Dede Demet-Barry, and Christine Thorburn mysteriously received not 1 second of television coverage of their 2nd and 4th place rides. I guess NBC decided that covering the women’s road race live, start to finish, fulfilled their obligations and totally ignored a historic day for American cycling. Their time trial’s absence was truly baffling.

I sure feel like a grousing, quibbling buffoon after making Evel Knievel references about their duds and lamenting the US sending a cadre of GC riders to the road events. But who listens to me, anyway?

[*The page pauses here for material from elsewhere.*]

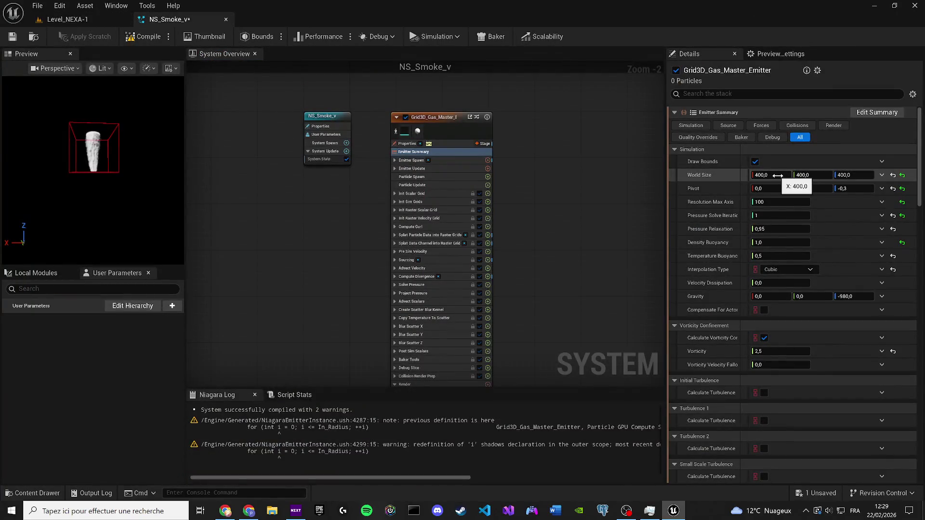
pyautogui.click(781, 174)
pyautogui.write('450')
pyautogui.click(802, 174)
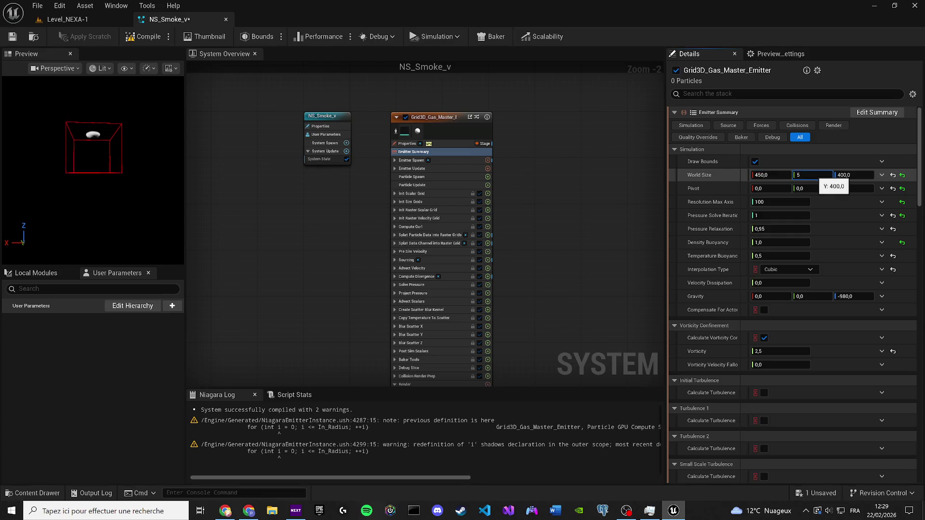
pyautogui.write('450')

Tell us what you really think…

While the television coverage of the men’s Olympic road race was positively abysmal (thank goodness for Eurosport, I at least could listen to live radio coverage of the men’s event), the women had the good fortune of having their entire race play out live Sunday morning on the USA network. And in a truly stunning finish, I do believe I witnessed Judith Arndt deliberately roll over and give the gold to Sara Carrigan. Wow. Evidently, Arndt was more than a little miffed that her compatriot Petra Rossner was left off the German Olympic team and made her feelings plain as day for the world to see by towing Carrigan to gold and then flipping off the German federation to cap off her mind-boggling protest. Chosing an Olympic team seems to be a particularly prickly affair: on one extreme politics can rear its ugly head if the selection is left solely up to the coaches (i.e. German women, Lithuanian women) and on the other end of the spectrum, having explicit formulas for selection largely designed to keep politics out of the selection can result in a team of GC riders and an outclassed D3 pro duking it out in a one-day classic atmosphere (i.e. USA men). Fred Rodriguez, who I think would have had the best chance for an American medal, had a very lucid analysis of our selection process and its shortcomings. At one time the US had a more coaching-centric selection process and the result was frequently pure calamity and blatant partisan bias. Read all about it in the highly recommended Dave Prouty book In Spite of Us to see how things played out in the mid-1980s.
   

 

$oDoughJone$

 

When I first saw this photo of Mike Jones I thought someone was playing with Photoshop, but it appears that Mr. Jones actually competed while wearing the uber-$ around his neck. I guess the HealthNet DS doesn’t share the draconian sentiment of ONCE team director Manolo Saiz who removed about 20 pounds of jewely from Johan Bruyneel’s neck before a Tour de France time trial with these (paraphrased) words, “I didn’t pay all this money to have my guys on the lightest bikes to have it spoiled by someone wearing all this extra weight around his neck”. Fight the power, Mike.